2.    Moi, je vous dis …

Si d'un côté Jésus recompose la Loi autour du principe de l'amour, ce qui pourrait conduire à l'affaiblir, d'un autre côté il durcit et radicalise le commandement. L'expression classique de ce durcissement de la volonté de Dieu se rencontre dans la séquence dite des « antithèses » de Mt 5,21-48. Cette séquence tire son nom de la formule répétitive qui la scande : vous avez appris qu'il a été dit aux anciens... eh bien ! Moi je vous dis...De quel droit Jésus agit-il ? Son « eh bien ! moi je vous dis » est à la fois impertinent, libérateur et souverain. Impertinent, parce qu'il congédie un savoir séculaire accumulé sur la Torah. Libérateur, parce que la compréhension de la volonté divine n'est plus astreinte au passage obligé de l'exégèse rabbinique ; les croyants sont directement exposés à l'évidence de l'amour dans sa radicalité bouleversante. La volonté de démocratiser l'obéissance à l'intention de tous, même du petit «peuple de la terre» est nette. L'évidence de l'amour est décrétée plus sûre que le flair des théologiens pour deviner Dieu : à chacun d'inventer comment se concrétisera l'obligation d'aimer.

Surtout, par ce «Moi» souverain, Jésus tient son autorité directement de Dieu, sans la faire dériver de Moïse. Le « moi je vous dis » ne pose pas l'autorité de Jésus sur la Torah, mais l'autorité du Royaume sur la Loi. Le Royaume si proche bouleverse les cartes, secoue la théologie en son cœur même, et dans cette convulsion, Jésus se sait un rôle particulier.

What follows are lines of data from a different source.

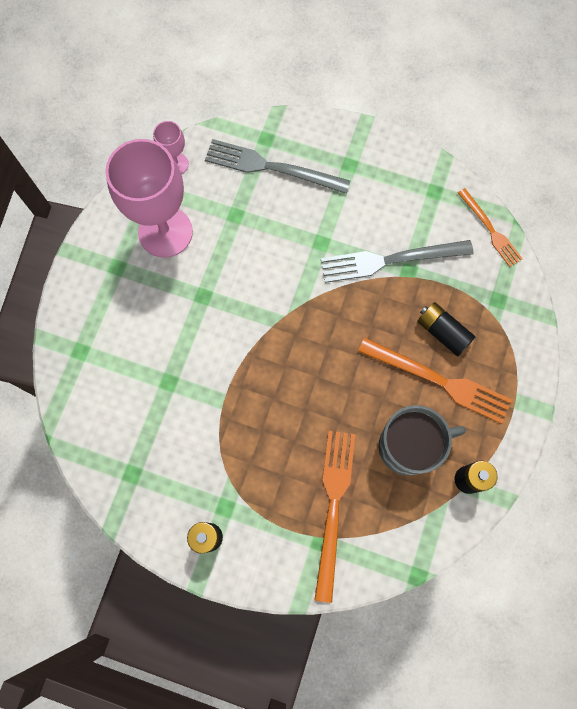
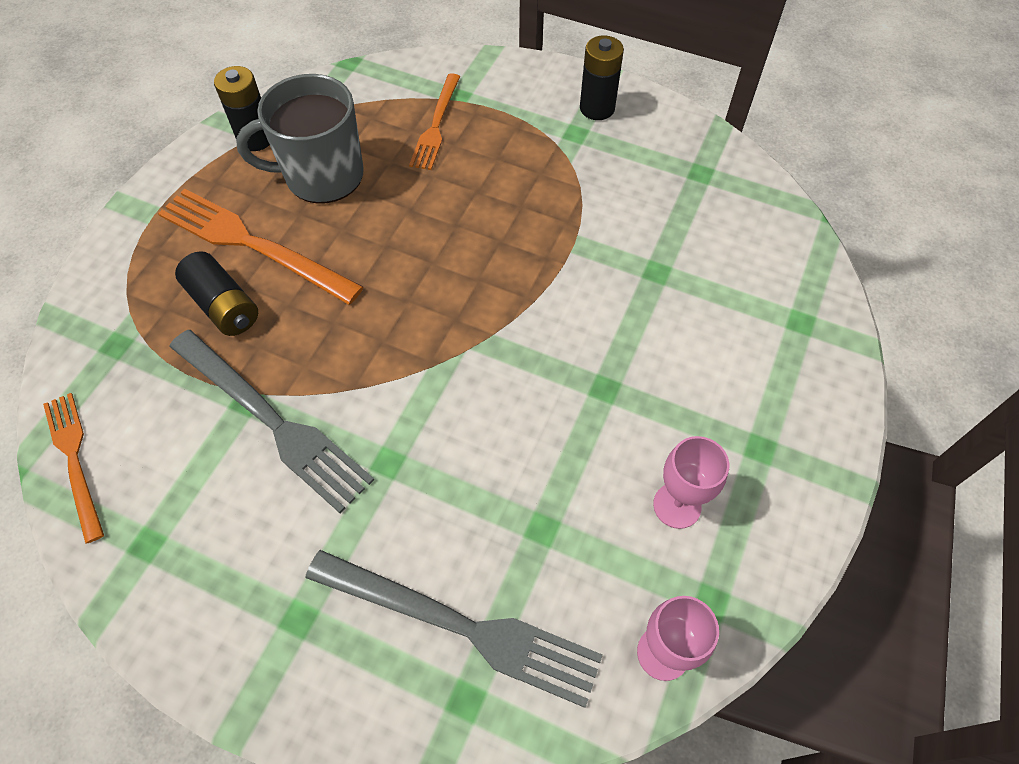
camera: 175 degrees left, 15 degrees down
(165, 232) = (677, 505): pink goblet -> pink goblet, size x0.46
(333, 507) = (436, 125): orange fork -> orange fork, size x0.62
(390, 260) = (272, 421): grey fork -> grey fork turned 45 degrees clockwise

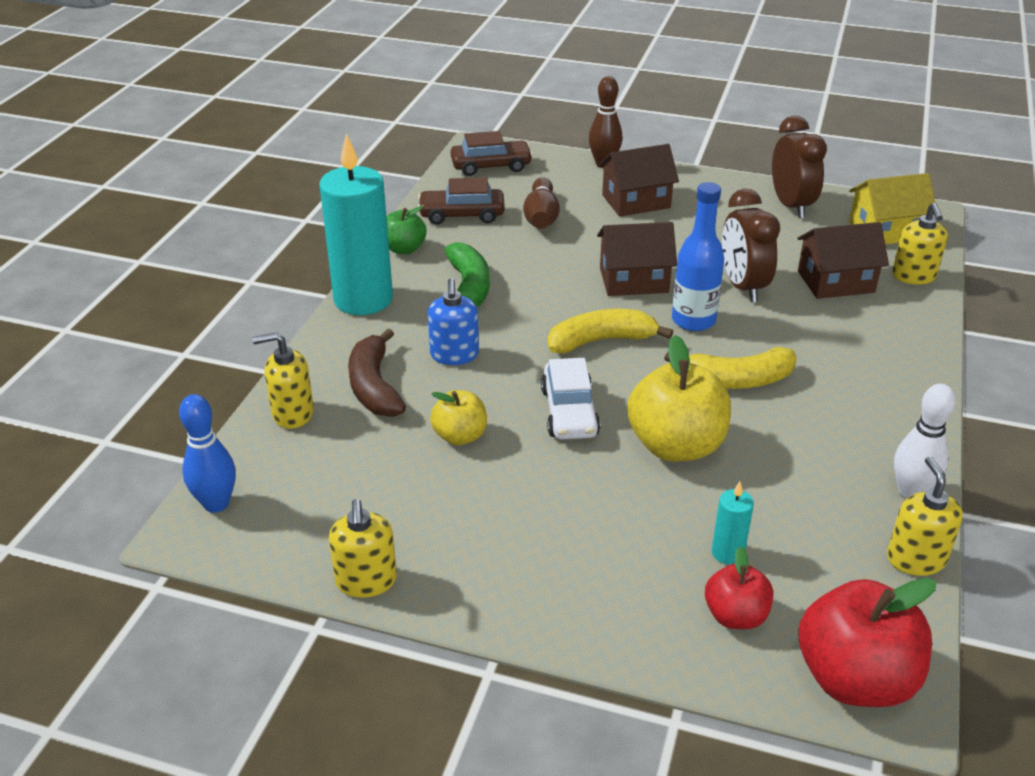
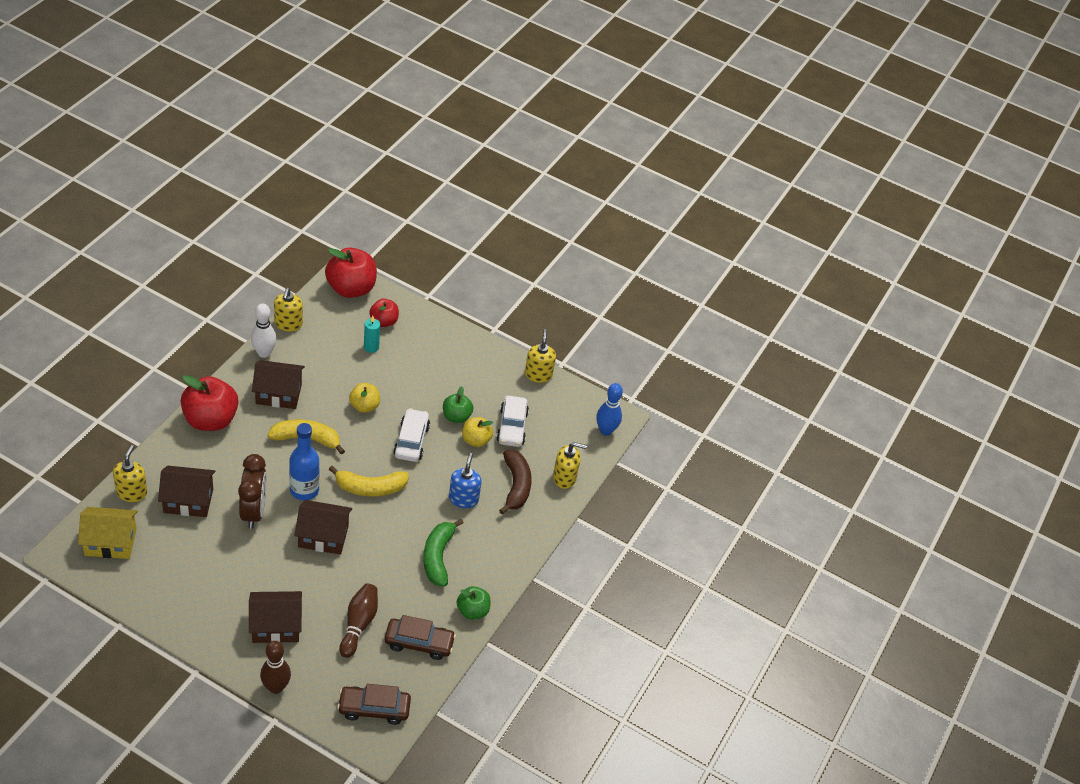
camera: 175 degrees left, 10 degrees up
(363, 299) = (511, 563): turquoise candle -> none
(400, 471) = (512, 427): none -> white car
(507, 465) = (456, 417): none -> green apple
(676, 446) = (364, 406): yellow apple -> yellow apple, size x0.56
(791, 206) = (158, 589): brown clock -> none
(829, 432) = (278, 394): none -> brown house
(898, 374) = (210, 420): none -> red apple

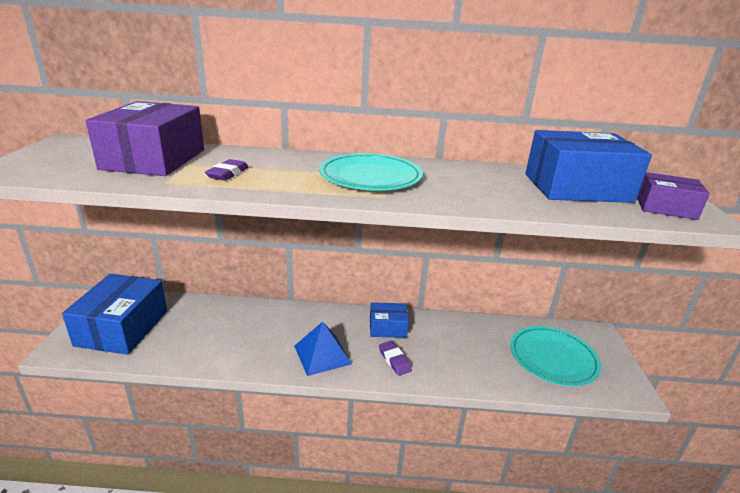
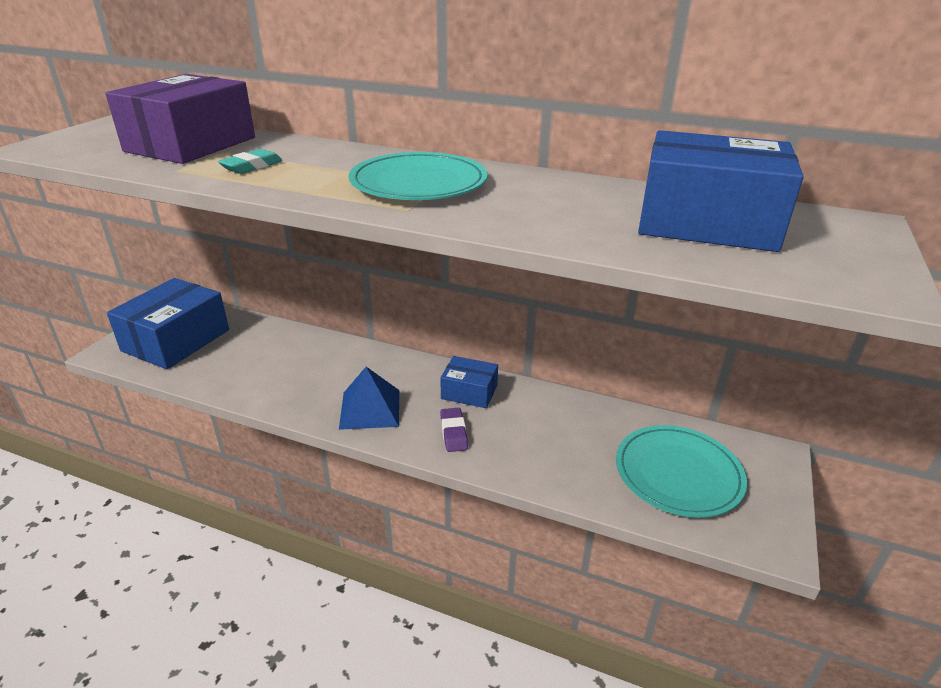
camera: 20 degrees right, 5 degrees up
(228, 174) = (252, 166): purple eraser -> turquoise eraser
(665, 208) = (826, 265): purple box -> none

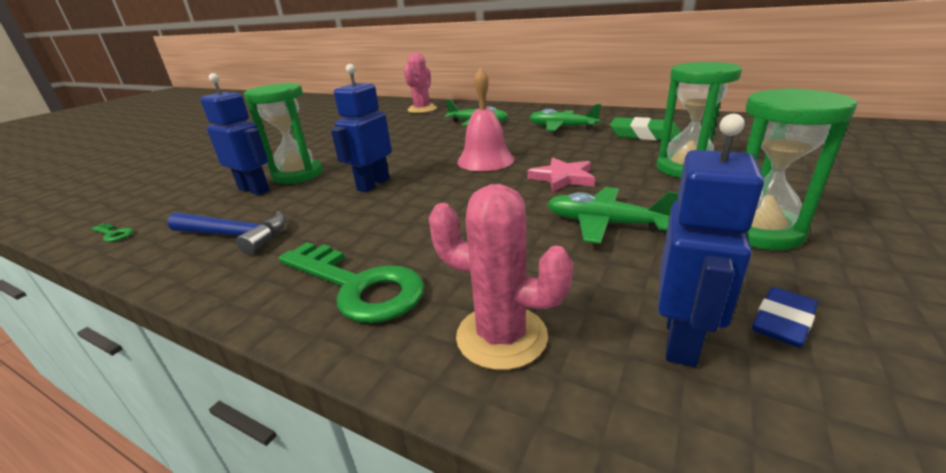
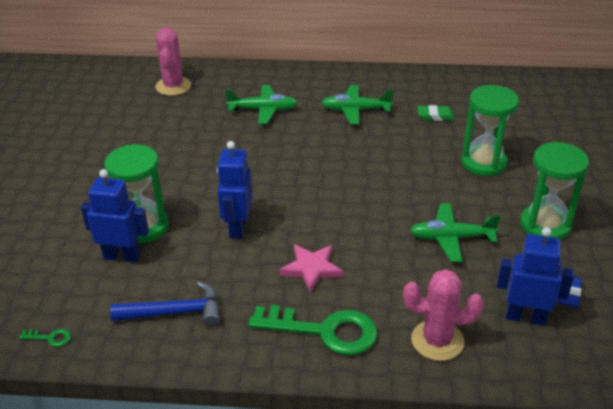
camera: 25 degrees left, 10 degrees up
(485, 160) = (316, 175): pink bell -> none
(562, 178) = (397, 190): pink star -> pink star (311, 269)
(644, 135) = (435, 116): green eraser -> green eraser, size x0.60
(682, 339) = (525, 317): blue robot -> blue robot turned 75 degrees counterclockwise

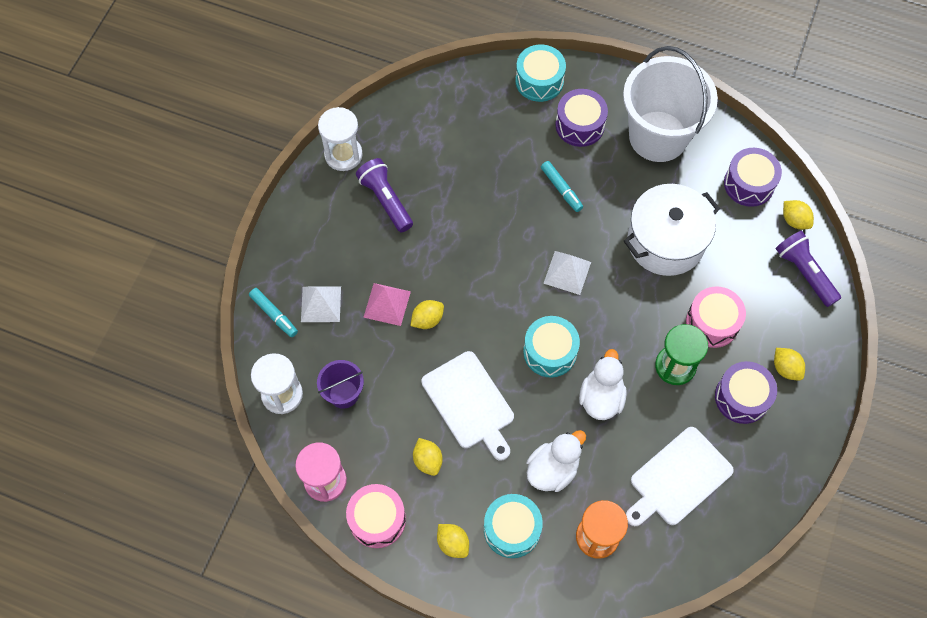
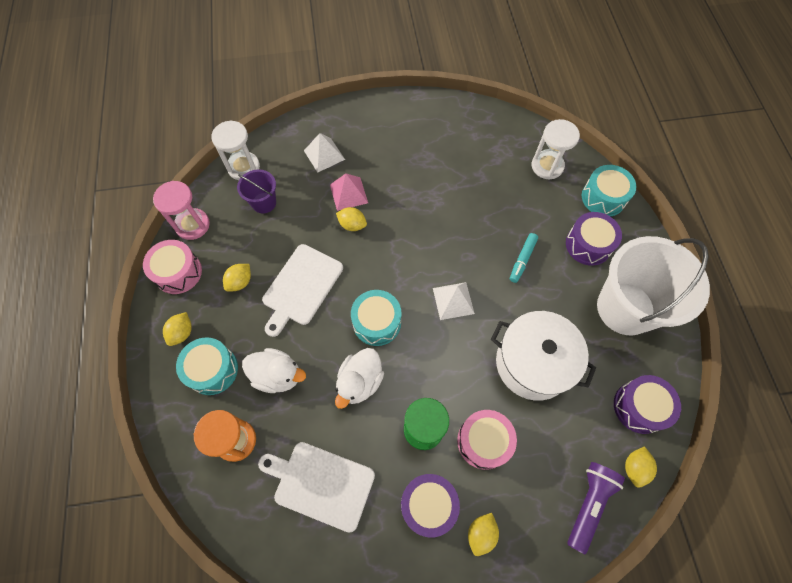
camera: 60 degrees right, 0 degrees up
(274, 315) = (299, 133): turquoise marker -> none
(343, 155) = (446, 110): white hourglass -> white hourglass (547, 166)
(385, 200) = (429, 151): purple flashlight -> none
(601, 397) = (360, 382): white duck -> white duck turned 135 degrees clockwise

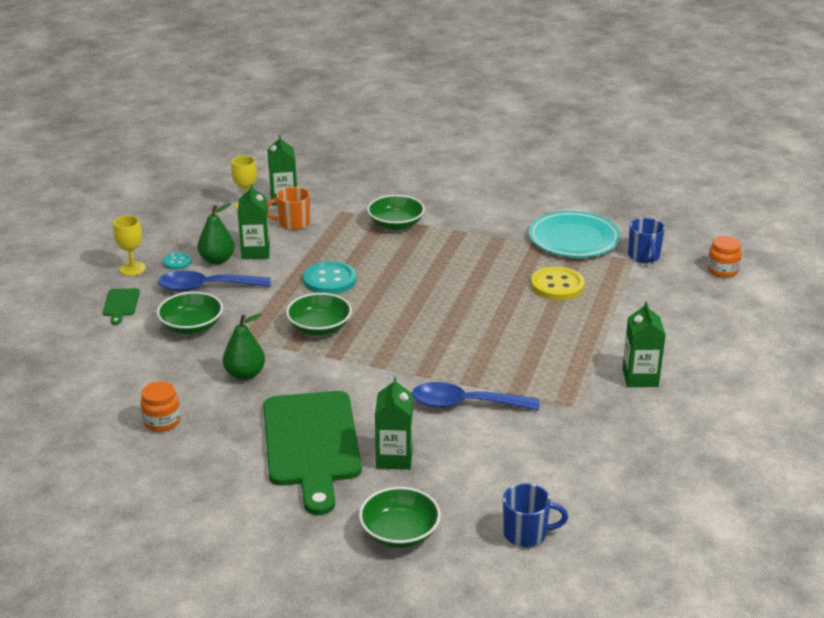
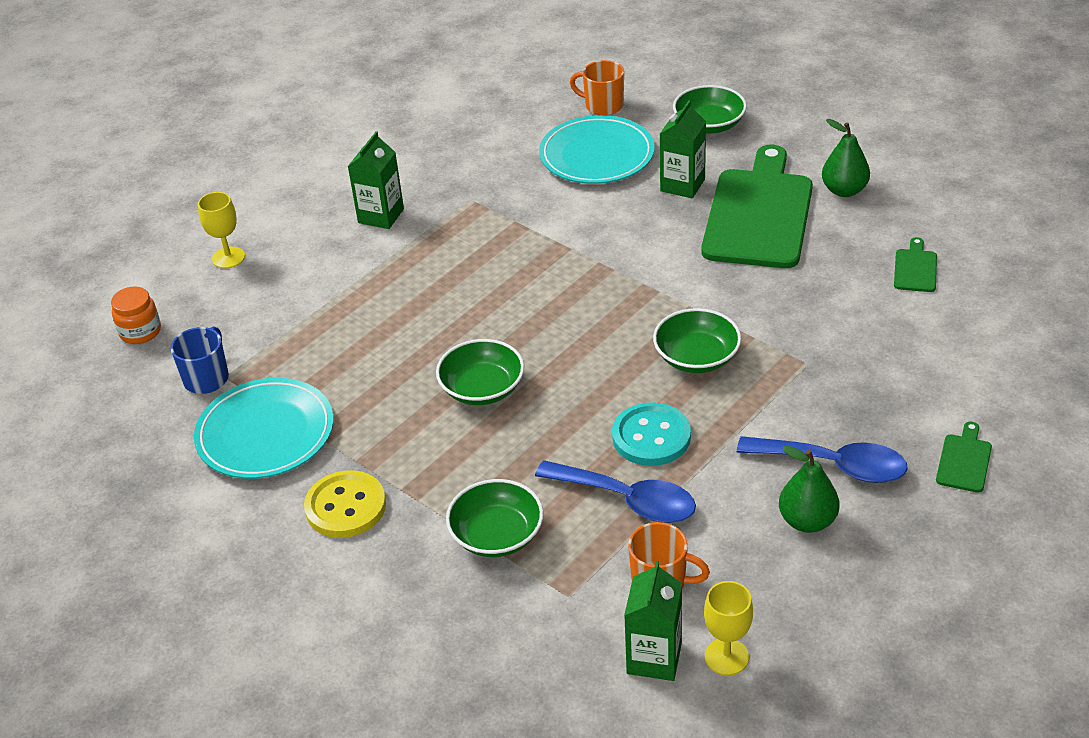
camera: 155 degrees left, 10 degrees up
(132, 269) = (945, 534): yellow goblet -> yellow goblet (228, 257)
(162, 422) = (915, 268): orange jar -> green cutting board
(177, 262) = (872, 532): turquoise button -> none
(191, 326) = (865, 397): green bowl -> green bowl (482, 388)
(245, 374) = (809, 309): green pear -> green pear (844, 190)
(255, 252) = (742, 525): green carton -> none
(465, 404) = (580, 224): blue spoon -> blue spoon (626, 500)
(494, 472) = (597, 155): none -> turquoise plate
(526, 533) = (603, 106): blue mug -> orange mug
(557, 286) = (359, 355): yellow button -> yellow button (345, 507)

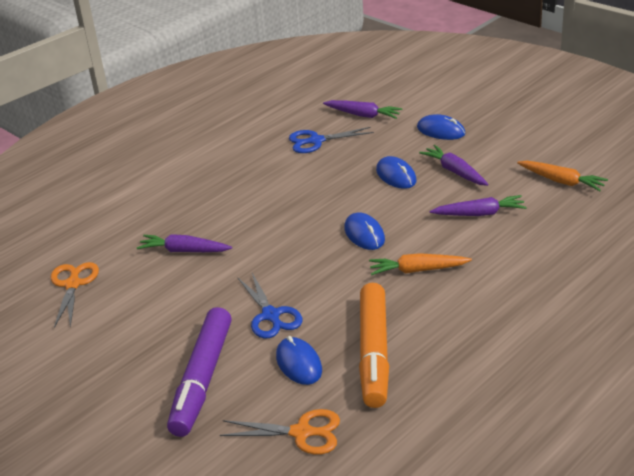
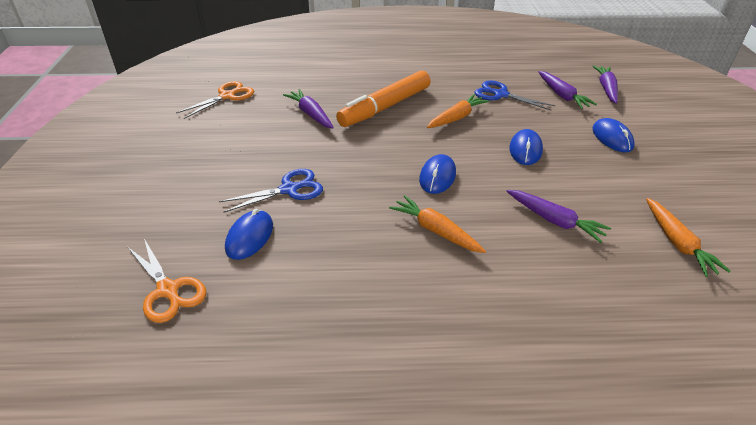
camera: 40 degrees right, 5 degrees up
(202, 378) = (186, 201): purple marker -> none
(271, 315) = (289, 189): blue scissors -> blue scissors turned 135 degrees counterclockwise
(310, 181) = (456, 118): none -> orange carrot
(374, 352) = (307, 270): orange marker -> orange marker (386, 107)
(455, 172) = (580, 175): purple carrot -> purple carrot (606, 89)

La poussée de l'amour inconditionnel de Dieu est si forte en lui qu'elle le conduit à heurter le dogme le plus cher du judaïsme : l'infaillibilité de la Loi.

Seule l'obéissance guidée par l'amour peut prétendre à l'infaillibilité, selon Jésus.

Nicole Vernet1

1 Résumé d’un travail effectué pour le dossier catéchétique « en gestation »sur Jésus, à l’aide de l’excellent ouvrage de Daniel Marguerat : L’homme qui venait de Nazareth, ce qu’on peut dire aujourd’hui de Jésus, éditions du Moulin.